[Saved data entries]
--------------------------------
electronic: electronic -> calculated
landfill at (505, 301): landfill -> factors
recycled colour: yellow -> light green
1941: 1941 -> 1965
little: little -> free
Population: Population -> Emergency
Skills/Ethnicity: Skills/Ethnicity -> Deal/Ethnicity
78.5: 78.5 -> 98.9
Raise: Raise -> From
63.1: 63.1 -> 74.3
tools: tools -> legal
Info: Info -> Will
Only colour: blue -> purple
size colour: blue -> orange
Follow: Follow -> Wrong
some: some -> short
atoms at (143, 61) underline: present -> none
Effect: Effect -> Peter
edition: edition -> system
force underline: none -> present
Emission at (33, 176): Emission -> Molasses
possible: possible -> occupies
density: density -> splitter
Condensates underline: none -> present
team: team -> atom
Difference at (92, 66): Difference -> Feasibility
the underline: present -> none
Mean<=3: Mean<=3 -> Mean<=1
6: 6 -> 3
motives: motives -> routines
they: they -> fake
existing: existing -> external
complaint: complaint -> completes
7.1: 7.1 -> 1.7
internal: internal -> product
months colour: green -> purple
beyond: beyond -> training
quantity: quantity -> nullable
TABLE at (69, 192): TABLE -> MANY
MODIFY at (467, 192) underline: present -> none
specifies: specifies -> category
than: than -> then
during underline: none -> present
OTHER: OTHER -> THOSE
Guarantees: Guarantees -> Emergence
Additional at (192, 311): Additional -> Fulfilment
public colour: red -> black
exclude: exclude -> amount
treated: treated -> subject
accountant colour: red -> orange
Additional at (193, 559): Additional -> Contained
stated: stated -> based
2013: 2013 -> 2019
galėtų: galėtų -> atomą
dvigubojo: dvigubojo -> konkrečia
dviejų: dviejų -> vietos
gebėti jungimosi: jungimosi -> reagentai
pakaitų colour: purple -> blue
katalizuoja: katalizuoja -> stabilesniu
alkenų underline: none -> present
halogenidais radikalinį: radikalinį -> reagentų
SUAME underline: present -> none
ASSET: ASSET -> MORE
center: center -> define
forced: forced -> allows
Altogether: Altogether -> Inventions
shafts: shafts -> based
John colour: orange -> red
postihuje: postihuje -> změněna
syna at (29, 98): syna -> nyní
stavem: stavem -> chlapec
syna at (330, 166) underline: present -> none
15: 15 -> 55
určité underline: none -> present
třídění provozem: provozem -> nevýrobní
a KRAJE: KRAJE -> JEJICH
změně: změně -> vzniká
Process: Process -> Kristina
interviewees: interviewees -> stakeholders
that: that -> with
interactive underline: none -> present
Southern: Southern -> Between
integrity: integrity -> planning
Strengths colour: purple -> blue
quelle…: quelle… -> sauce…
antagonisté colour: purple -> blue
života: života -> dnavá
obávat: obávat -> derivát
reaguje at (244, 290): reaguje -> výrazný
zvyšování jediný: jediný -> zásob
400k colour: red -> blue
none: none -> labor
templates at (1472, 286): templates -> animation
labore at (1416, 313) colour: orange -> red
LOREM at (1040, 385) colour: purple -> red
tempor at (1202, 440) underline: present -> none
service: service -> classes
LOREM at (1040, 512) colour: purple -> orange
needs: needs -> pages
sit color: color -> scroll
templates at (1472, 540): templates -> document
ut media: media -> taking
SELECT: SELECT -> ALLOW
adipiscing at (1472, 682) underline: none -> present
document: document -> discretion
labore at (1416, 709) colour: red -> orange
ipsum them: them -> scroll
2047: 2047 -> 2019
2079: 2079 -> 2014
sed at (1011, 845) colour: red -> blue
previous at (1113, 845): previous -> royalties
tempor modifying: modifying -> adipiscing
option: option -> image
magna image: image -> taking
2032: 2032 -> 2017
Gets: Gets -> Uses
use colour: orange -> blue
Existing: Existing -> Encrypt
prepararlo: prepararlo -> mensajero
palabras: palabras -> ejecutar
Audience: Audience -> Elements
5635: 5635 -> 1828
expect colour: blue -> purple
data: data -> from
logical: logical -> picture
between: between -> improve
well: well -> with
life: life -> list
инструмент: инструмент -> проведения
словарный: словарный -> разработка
--------------------------------
# GOAL
Reproduce every line of the items above, character for character.

# THE OUTPUT
electronic: electronic -> calculated
landfill at (505, 301): landfill -> factors
recycled colour: yellow -> light green
1941: 1941 -> 1965
little: little -> free
Population: Population -> Emergency
Skills/Ethnicity: Skills/Ethnicity -> Deal/Ethnicity
78.5: 78.5 -> 98.9
Raise: Raise -> From
63.1: 63.1 -> 74.3
tools: tools -> legal
Info: Info -> Will
Only colour: blue -> purple
size colour: blue -> orange
Follow: Follow -> Wrong
some: some -> short
atoms at (143, 61) underline: present -> none
Effect: Effect -> Peter
edition: edition -> system
force underline: none -> present
Emission at (33, 176): Emission -> Molasses
possible: possible -> occupies
density: density -> splitter
Condensates underline: none -> present
team: team -> atom
Difference at (92, 66): Difference -> Feasibility
the underline: present -> none
Mean<=3: Mean<=3 -> Mean<=1
6: 6 -> 3
motives: motives -> routines
they: they -> fake
existing: existing -> external
complaint: complaint -> completes
7.1: 7.1 -> 1.7
internal: internal -> product
months colour: green -> purple
beyond: beyond -> training
quantity: quantity -> nullable
TABLE at (69, 192): TABLE -> MANY
MODIFY at (467, 192) underline: present -> none
specifies: specifies -> category
than: than -> then
during underline: none -> present
OTHER: OTHER -> THOSE
Guarantees: Guarantees -> Emergence
Additional at (192, 311): Additional -> Fulfilment
public colour: red -> black
exclude: exclude -> amount
treated: treated -> subject
accountant colour: red -> orange
Additional at (193, 559): Additional -> Contained
stated: stated -> based
2013: 2013 -> 2019
galėtų: galėtų -> atomą
dvigubojo: dvigubojo -> konkrečia
dviejų: dviejų -> vietos
gebėti jungimosi: jungimosi -> reagentai
pakaitų colour: purple -> blue
katalizuoja: katalizuoja -> stabilesniu
alkenų underline: none -> present
halogenidais radikalinį: radikalinį -> reagentų
SUAME underline: present -> none
ASSET: ASSET -> MORE
center: center -> define
forced: forced -> allows
Altogether: Altogether -> Inventions
shafts: shafts -> based
John colour: orange -> red
postihuje: postihuje -> změněna
syna at (29, 98): syna -> nyní
stavem: stavem -> chlapec
syna at (330, 166) underline: present -> none
15: 15 -> 55
určité underline: none -> present
třídění provozem: provozem -> nevýrobní
a KRAJE: KRAJE -> JEJICH
změně: změně -> vzniká
Process: Process -> Kristina
interviewees: interviewees -> stakeholders
that: that -> with
interactive underline: none -> present
Southern: Southern -> Between
integrity: integrity -> planning
Strengths colour: purple -> blue
quelle…: quelle… -> sauce…
antagonisté colour: purple -> blue
života: života -> dnavá
obávat: obávat -> derivát
reaguje at (244, 290): reaguje -> výrazný
zvyšování jediný: jediný -> zásob
400k colour: red -> blue
none: none -> labor
templates at (1472, 286): templates -> animation
labore at (1416, 313) colour: orange -> red
LOREM at (1040, 385) colour: purple -> red
tempor at (1202, 440) underline: present -> none
service: service -> classes
LOREM at (1040, 512) colour: purple -> orange
needs: needs -> pages
sit color: color -> scroll
templates at (1472, 540): templates -> document
ut media: media -> taking
SELECT: SELECT -> ALLOW
adipiscing at (1472, 682) underline: none -> present
document: document -> discretion
labore at (1416, 709) colour: red -> orange
ipsum them: them -> scroll
2047: 2047 -> 2019
2079: 2079 -> 2014
sed at (1011, 845) colour: red -> blue
previous at (1113, 845): previous -> royalties
tempor modifying: modifying -> adipiscing
option: option -> image
magna image: image -> taking
2032: 2032 -> 2017
Gets: Gets -> Uses
use colour: orange -> blue
Existing: Existing -> Encrypt
prepararlo: prepararlo -> mensajero
palabras: palabras -> ejecutar
Audience: Audience -> Elements
5635: 5635 -> 1828
expect colour: blue -> purple
data: data -> from
logical: logical -> picture
between: between -> improve
well: well -> with
life: life -> list
инструмент: инструмент -> проведения
словарный: словарный -> разработка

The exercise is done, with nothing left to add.